*** Opening GIVEN PASSAGE ***
# 168" Monster taken in Jackson County!!



## chasin-tail

Ok, First off I'm trying to get to the bottom of this so lets take this with a grain of salt for a day or two. I hunt in Marrianna with a group of guys and there is a local store there called "Troy McCoys" ..it's a local gas station, oyster, beer, hoyt dealer hangout spot!! (This is where the picture was taken) That much we know for sure!

Every year they give away some great prizes for the biggest deer taken in the area...Well, this deer was reported to be taken opening day in Dellwood, FL..Just northeast of Marrianna...The guy that shot this deer has the deers' sheds from the last 3 years, but had never seen the deer before...not even a trail cam of him!! 

That's why its a little weird to me.

I do know there is a high fence over there somewhere and they offer pay hunts on large whitetails... 

So my buddies that live there are looking into this....Saying all that.....here he is!! 

168" Whitetail!!!


.

>>>
.
.
.
.
.
..

,
,
,
,,
,
,
,
,
,
..
.

.
.
.
.
..
.
.
.
.
.
.
.
*** Closing GIVEN PASSAGE ***
*** Opening RECORD EXTRACTS ***
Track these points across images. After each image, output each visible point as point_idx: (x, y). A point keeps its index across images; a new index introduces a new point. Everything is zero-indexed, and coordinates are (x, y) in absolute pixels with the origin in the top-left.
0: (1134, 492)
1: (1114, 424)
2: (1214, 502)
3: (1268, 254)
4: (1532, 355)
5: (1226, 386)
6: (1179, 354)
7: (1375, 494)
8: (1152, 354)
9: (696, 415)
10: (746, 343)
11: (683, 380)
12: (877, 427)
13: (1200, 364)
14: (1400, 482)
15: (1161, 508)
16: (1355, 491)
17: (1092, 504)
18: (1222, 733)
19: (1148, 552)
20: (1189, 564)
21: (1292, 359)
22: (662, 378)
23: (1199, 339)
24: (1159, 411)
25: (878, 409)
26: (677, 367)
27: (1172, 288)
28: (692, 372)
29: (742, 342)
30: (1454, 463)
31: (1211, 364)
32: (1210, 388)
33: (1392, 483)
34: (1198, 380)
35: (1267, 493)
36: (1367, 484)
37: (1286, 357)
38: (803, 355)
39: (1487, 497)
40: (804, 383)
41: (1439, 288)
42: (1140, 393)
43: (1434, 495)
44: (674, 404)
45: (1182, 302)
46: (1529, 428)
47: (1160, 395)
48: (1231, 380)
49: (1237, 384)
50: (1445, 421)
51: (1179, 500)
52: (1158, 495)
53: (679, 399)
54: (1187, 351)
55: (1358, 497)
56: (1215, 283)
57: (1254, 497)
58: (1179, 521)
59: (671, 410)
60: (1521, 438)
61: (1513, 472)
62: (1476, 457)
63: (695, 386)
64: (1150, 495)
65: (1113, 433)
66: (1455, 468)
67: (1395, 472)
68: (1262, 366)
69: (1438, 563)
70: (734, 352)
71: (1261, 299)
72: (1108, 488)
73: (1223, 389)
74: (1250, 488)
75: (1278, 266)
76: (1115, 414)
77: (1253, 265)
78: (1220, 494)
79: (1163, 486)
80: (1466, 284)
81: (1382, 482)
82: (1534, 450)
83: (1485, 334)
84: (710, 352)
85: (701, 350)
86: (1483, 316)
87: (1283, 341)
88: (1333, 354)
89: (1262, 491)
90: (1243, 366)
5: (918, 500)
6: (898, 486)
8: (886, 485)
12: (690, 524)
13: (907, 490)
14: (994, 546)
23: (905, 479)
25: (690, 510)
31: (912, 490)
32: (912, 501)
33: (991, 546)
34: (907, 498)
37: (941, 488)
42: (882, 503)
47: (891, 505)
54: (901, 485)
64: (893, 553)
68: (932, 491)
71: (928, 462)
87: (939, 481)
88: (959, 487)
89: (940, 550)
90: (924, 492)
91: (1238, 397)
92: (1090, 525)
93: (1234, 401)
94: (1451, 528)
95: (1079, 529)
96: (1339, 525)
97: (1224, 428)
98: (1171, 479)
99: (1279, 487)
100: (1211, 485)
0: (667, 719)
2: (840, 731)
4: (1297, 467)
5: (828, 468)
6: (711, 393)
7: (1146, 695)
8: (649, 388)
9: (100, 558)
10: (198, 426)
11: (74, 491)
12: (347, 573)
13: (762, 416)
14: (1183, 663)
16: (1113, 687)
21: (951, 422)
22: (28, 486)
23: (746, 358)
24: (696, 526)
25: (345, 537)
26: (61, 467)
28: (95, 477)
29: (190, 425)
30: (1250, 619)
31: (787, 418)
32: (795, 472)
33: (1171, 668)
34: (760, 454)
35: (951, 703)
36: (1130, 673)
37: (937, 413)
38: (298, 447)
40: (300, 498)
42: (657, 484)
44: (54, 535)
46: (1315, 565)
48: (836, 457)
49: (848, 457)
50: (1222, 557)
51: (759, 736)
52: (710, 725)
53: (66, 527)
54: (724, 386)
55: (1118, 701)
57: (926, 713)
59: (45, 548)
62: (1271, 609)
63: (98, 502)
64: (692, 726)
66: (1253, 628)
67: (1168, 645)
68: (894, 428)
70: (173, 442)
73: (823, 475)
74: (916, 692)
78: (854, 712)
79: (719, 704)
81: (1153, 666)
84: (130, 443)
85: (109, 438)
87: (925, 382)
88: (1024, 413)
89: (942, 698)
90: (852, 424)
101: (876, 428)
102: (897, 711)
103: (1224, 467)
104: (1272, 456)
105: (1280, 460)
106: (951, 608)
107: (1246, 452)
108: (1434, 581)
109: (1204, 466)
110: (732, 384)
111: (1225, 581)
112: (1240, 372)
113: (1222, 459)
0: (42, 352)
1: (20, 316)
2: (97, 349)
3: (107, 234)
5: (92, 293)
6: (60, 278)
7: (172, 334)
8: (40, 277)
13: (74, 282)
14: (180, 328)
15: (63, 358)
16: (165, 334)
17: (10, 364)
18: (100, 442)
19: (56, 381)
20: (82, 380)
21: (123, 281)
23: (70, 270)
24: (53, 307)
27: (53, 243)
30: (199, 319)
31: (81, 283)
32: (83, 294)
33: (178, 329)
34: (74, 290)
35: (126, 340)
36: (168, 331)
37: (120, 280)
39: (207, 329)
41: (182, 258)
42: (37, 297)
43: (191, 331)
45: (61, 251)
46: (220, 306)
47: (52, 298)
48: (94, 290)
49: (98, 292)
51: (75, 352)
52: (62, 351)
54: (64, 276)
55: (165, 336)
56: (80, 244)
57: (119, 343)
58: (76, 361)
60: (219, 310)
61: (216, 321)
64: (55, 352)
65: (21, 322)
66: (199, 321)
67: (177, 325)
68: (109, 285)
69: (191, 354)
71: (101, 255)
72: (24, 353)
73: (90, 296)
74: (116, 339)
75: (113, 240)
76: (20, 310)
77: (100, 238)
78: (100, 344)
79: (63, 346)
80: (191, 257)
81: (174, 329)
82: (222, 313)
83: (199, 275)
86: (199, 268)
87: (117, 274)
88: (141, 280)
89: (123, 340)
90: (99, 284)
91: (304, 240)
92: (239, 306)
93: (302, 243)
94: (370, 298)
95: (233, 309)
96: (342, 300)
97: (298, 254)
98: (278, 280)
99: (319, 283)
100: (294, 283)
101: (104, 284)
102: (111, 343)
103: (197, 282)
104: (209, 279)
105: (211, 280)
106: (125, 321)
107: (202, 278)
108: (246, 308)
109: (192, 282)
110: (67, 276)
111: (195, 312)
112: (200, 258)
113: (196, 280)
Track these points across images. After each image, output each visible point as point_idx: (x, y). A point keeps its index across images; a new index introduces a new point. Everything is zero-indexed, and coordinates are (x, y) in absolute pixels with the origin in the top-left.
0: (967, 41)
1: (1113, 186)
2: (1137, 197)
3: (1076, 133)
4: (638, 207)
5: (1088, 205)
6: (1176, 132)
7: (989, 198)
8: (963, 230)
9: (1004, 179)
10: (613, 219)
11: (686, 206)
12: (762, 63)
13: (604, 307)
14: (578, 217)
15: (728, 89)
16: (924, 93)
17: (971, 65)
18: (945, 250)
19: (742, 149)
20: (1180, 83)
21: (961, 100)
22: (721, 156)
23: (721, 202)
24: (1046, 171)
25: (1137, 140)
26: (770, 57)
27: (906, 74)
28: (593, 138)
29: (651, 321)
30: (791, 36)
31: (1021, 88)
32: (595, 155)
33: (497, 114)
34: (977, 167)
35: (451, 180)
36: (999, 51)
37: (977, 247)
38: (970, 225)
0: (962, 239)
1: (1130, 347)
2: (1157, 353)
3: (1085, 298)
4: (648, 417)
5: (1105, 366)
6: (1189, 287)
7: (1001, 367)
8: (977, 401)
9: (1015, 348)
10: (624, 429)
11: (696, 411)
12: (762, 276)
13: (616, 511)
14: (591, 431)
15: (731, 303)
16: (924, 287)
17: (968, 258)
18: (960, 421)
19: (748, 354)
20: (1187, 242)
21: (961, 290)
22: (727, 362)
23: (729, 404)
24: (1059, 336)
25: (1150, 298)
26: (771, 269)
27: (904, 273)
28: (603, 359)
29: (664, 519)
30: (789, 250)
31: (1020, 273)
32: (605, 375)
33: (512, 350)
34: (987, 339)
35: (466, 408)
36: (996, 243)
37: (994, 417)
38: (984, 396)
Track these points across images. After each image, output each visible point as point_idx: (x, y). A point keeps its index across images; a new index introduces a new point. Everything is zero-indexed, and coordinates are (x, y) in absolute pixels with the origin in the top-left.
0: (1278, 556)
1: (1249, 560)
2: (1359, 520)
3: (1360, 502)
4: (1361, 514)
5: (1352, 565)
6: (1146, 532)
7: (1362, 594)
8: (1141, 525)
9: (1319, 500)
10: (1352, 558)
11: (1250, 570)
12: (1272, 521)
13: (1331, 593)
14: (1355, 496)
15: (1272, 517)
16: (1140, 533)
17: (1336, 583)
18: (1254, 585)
*** Closing RECORD EXTRACTS ***
WHAT IS NEEDED → Rewrite the part of the whitetail post that begins at "Every year they" and stops after "that.....here he is!!", putting "game camera" in place of "trail cam".

SOLUTION TO THIS TASK →
Every year they give away some great prizes for the biggest deer taken in the area...Well, this deer was reported to be taken opening day in Dellwood, FL..Just northeast of Marrianna...The guy that shot this deer has the deers' sheds from the last 3 years, but had never seen the deer before...not even a game camera of him!! 

That's why its a little weird to me.

I do know there is a high fence over there somewhere and they offer pay hunts on large whitetails... 

So my buddies that live there are looking into this....Saying all that.....here he is!!